One of a group of characters intended for “national use”, it was designated as a “diacritical mark”, as observed above. ASCII evolved through a long series of committee fights over what ought to be included, with many different factions wanting their pet punctuation marks included in the limited space. The “diacriticals” were generally advanced by people wanting some ability to “build up” accented characters for non-English languages.
Once in the character set, of course, it becomes available for all sorts of unintended use by programmers who need to invent syntactic conventions in various contexts. In most (though not all) cases, the coding use came after the character, and was not the reason it was originally included. The poor innocent grave accent was just lying around on the keyboard when hijacked for command substitution in UNIX shells, for instance.
I’ve always just called it the “single quote”.
And why are people questioning its inclusion on the QWERTY keyboard? Haven’t you ever typed a contraction before?
Yes, I’ve typed many contractions.
However, for each and every one of them I’ve used the mark found to the left of the Enter key rather than the very different mark we’re talking about here.
’ versus `
I hate it when people use these things for open quotes. As the staff report says, there are very few fonts for which they’re actually complementary to the apostrophes, and it just looks horrible. I say ``no thank you’’ to this practice.
In MS Word, if you use Insert/Symbol, it will show you, at the bottom of the table from which you select the characters, the shortcut keys that will produce that character.
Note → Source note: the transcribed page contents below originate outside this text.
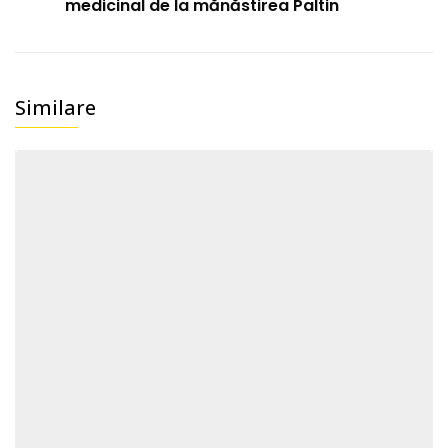
medicinal de la mănăstirea Paltin
Similare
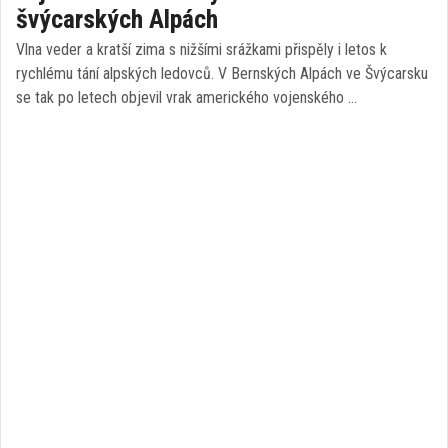
švýcarských Alpách
Vlna veder a kratší zima s nižšími srážkami přispěly i letos k
rychlému tání alpských ledovců. V Bernských Alpách ve Švýcarsku
se tak po letech objevil vrak amerického vojenského …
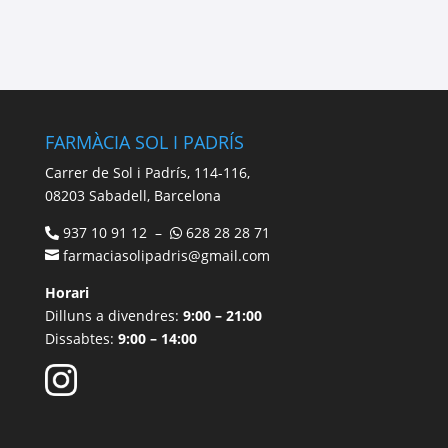
FARMÀCIA SOL I PADRÍS
Carrer de Sol i Padrís, 114-116,
08203 Sabadell, Barcelona
937 10 91 12 –
628 28 28 71
farmaciasolipadris@gmail.com
Horari
Dilluns a divendres:
9:00 – 21:00
Dissabtes:
9:00 – 14:00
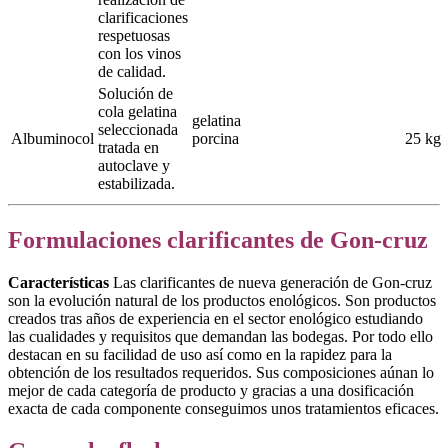
clarificaciones
respetuosas
con los vinos
de calidad.
Solución de
cola gelatina
gelatina
seleccionada
Albuminocol
porcina
25 kg
tratada en
autoclave y
estabilizada.
Formulaciones clarificantes de Gon-cruz
Características
Las clarificantes de nueva generación de Gon-cruz
son la evolución natural de los productos enológicos. Son productos
creados tras años de experiencia en el sector enológico estudiando
las cualidades y requisitos que demandan las bodegas. Por todo ello
destacan en su facilidad de uso así como en la rapidez para la
obtención de los resultados requeridos. Sus composiciones aúnan lo
mejor de cada categoría de producto y gracias a una dosificación
exacta de cada componente conseguimos unos tratamientos eficaces.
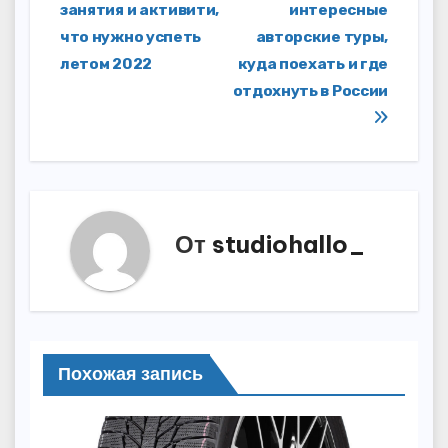
записям
занятия и активити,
интересные
что нужно успеть
авторские туры,
летом 2022
куда поехать и где
отдохнуть в России
От
studiohallo_
Похожая запись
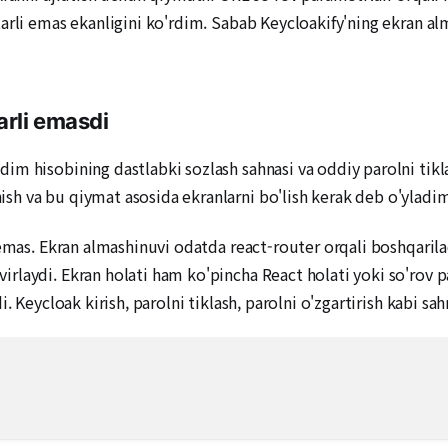
arli emas ekanligini ko'rdim. Sabab Keycloakify'ning ekran al
arli emasdi
m hisobining dastlabki sozlash sahnasi va oddiy parolni tikla
h va bu qiymat asosida ekranlarni bo'lish kerak deb o'yladim
emas. Ekran almashinuvi odatda react-router orqali boshqarilad
rlaydi. Ekran holati ham ko'pincha React holati yoki so'rov 
. Keycloak kirish, parolni tiklash, parolni o'zgartirish kabi sa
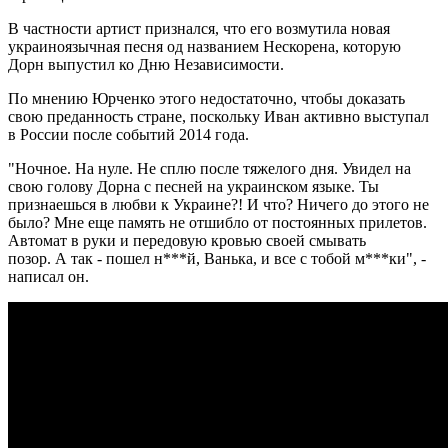
В частности артист признался, что его возмутила новая
украиноязычная песня од названием Нескорена, которую
Дорн выпустил ко Дню Независимости.
По мнению Юрченко этого недостаточно, чтобы доказать
свою преданность стране, поскольку Иван активно выступал
в России после событий 2014 года.
"Ночное. На нуле. Не сплю после тяжелого дня. Увидел на
свою голову Дорна с песней на украинском языке. Ты
признаешься в любви к Украине?! И что? Ничего до этого не
было? Мне еще память не отшибло от постоянных прилетов.
Автомат в руки и передовую кровью своей смывать
позор. А так - пошел н***й, Ванька, и все с тобой м***ки", -
написал он.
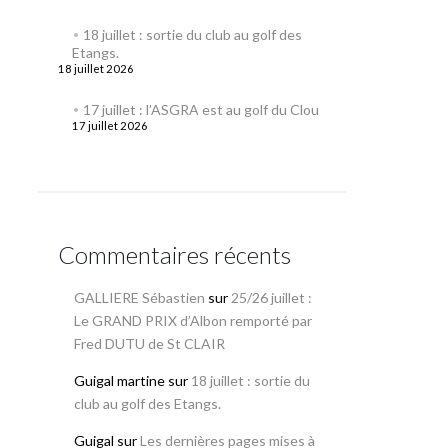
18 juillet : sortie du club au golf des
Etangs.
18 juillet 2026
17 juillet : l’ASGRA est au golf du Clou
17 juillet 2026
Commentaires récents
GALLIERE Sébastien
sur
25/26 juillet :
Le GRAND PRIX d’Albon remporté par
Fred DUTU de St CLAIR
Guigal martine
sur
18 juillet : sortie du
club au golf des Etangs.
Guigal
sur
Les dernières pages mises à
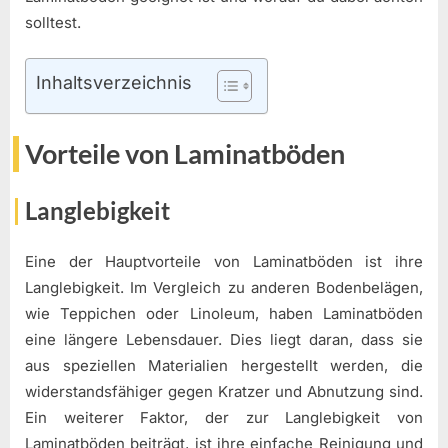
solltest.
Inhaltsverzeichnis
Vorteile von Laminatböden
Langlebigkeit
Eine der Hauptvorteile von Laminatböden ist ihre
Langlebigkeit. Im Vergleich zu anderen Bodenbelägen,
wie Teppichen oder Linoleum, haben Laminatböden
eine längere Lebensdauer. Dies liegt daran, dass sie
aus speziellen Materialien hergestellt werden, die
widerstandsfähiger gegen Kratzer und Abnutzung sind.
Ein weiterer Faktor, der zur Langlebigkeit von
Laminatböden beiträgt, ist ihre einfache Reinigung und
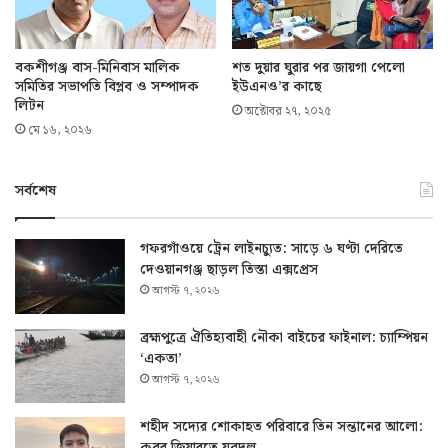
বকশীগঞ্জ বাস-মিনিবাস মালিক
শত দুয়ার ঘুরার পর জায়গা পেলো
সমিতির সভাপতি বিপ্লব ও সম্পাদক
ইউএনও’র কাছে
লিটন
অক্টোবর ২৭, ২০২৫
মে ১৬, ২০২৬
সর্বশেষ
গফরগাঁওয়ে ট্রেন লাইনচ্যুত: সাড়ে ৬ ঘণ্টা দেরিতে
দেওয়ানগঞ্জ ছাড়ল তিস্তা এক্সপ্রেস
আগস্ট ৭, ২০২৬
ব্রহ্মপুত্রে ঐতিহ্যবাহী নৌকা বাইচের ফাইনাল: চ্যাম্পিয়ন
‘একতা’
আগস্ট ৭, ২০২৬
শহীদ সদ্যের শোকাহত পরিবারে তিন সন্তানের আলো:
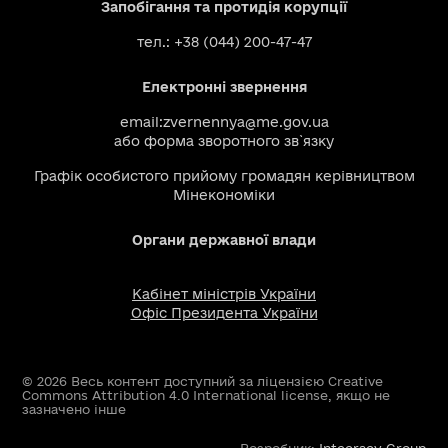
Запобігання та протидія корупції
тел.: +38 (044) 200-47-47
Електронні звернення
email:
zvernennya@me.gov.ua
або
форма зворотного зв`язку
Графік особистого прийому громадян керівництвом
Мінекономіки
Органи державної влади
Кабінет міністрів України
Офіс Президента України
© 2026 Весь контент доступний за ліцензією Creative
Commons Attribution 4.0 International license, якщо не
зазначено інше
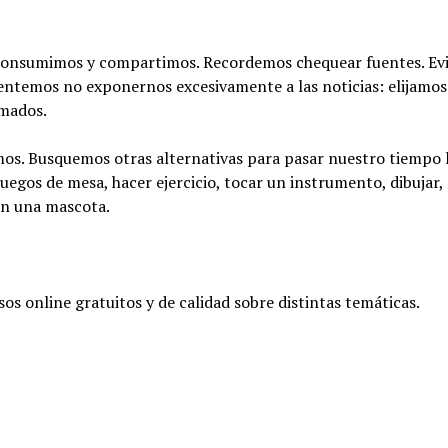
consumimos y compartimos. Recordemos chequear fuentes. Ev
entemos no exponernos excesivamente a las noticias: elijamos
mados.
os. Busquemos otras alternativas para pasar nuestro tiempo l
uegos de mesa, hacer ejercicio, tocar un instrumento, dibujar,
con una mascota.
os online gratuitos y de calidad sobre distintas temáticas.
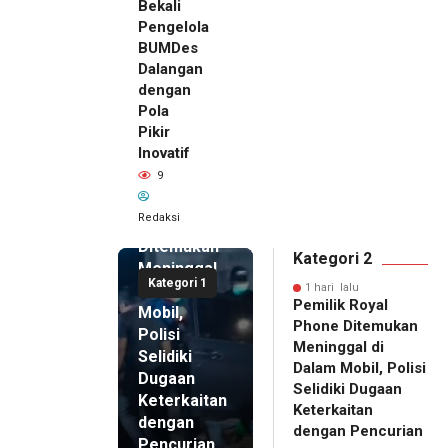
Bekali
Pengelola
BUMDes
Dalangan
dengan
Pola
Pikir
Inovatif
1 hari lalu
9
Pemilik
Royal
Redaksi
Phone
Ditemukan
Kategori 2
Meninggal
Kategori 1
di Dalam
1 hari lalu
Pemilik Royal
Mobil,
Phone Ditemukan
Polisi
Meninggal di
Selidiki
Dalam Mobil, Polisi
Dugaan
Selidiki Dugaan
Keterkaitan
Keterkaitan
dengan
dengan Pencurian
Pencurian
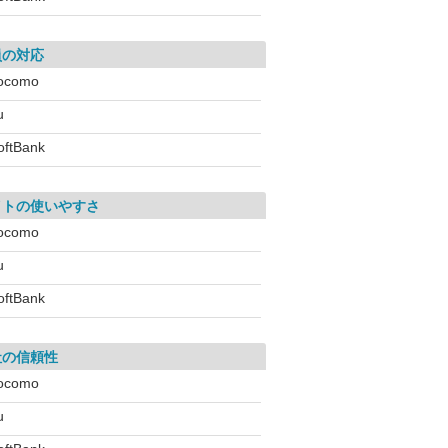
員の対応
ocomo
u
oftBank
イトの使いやすさ
ocomo
u
oftBank
社の信頼性
ocomo
u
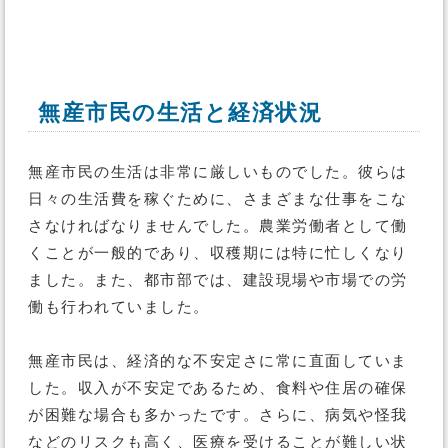
無産市民の生活と経済状況
無産市民の生活は非常に厳しいものでした。彼らは
日々の生活費を稼ぐために、さまざまな仕事をこな
さなければなりませんでした。農業労働者として働
くことが一般的であり、収穫期には特に忙しくなり
ました。また、都市部では、建設現場や市場での労
働も行われていました。
無産市民は、経済的な不安定さに常に直面していま
した。収入が不安定であるため、食料や住居の確保
が困難な場合も多かったです。さらに、病気や怪我
などのリスクも高く、医療を受けることが難しい状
And you can change the shortcut by using the “shortcut Key” button.
For à, the shortcut is “Ctrl `, a”; for á it’s “Ctrl ', a”, etc.
From Word you can cut and paste into your e-mail program.
I usually use WordPerfect instead of word, and I have set up a custom keyboard with the shortcuts the way I want them for accented letters.
When I use US-International, I always hit space after one of those keys to enter the mark itself. It’s probably a little faster than hitting it twice, but not as fast as you like.
True, it’s very often used that way by people who lack facility in typing extended ASCII or for use across different systems.
But in standard Arabic transliteration (e.g. that used by the Library of Congress, the Board of Geographic Names, the Middle East Journal, etc.), this letter is represented by a left-handed curly apostrophe. I’m gonna make it big so you can see the shape easier:
**‘**ayn
You get it with the Unicode number Alt 0145.
Its close relative is the right-handed curly apostrophe, used for the Arabic hamzah:
**’ **
And this is Unicode Alt 0146.
Don’t forget Hebrew, Amharic, and other Semitic languages have these signs too.
I use a lot of foreign languages and always need to type these extended ASCII characters. So I personally find it works much better to memorize the Unicode numbers for each one. That way I can just keep typing uninterrupted and don’t have to bother with opening up Character Map. I only open Character Map when I need to look up a new number, and then I commit it to memory.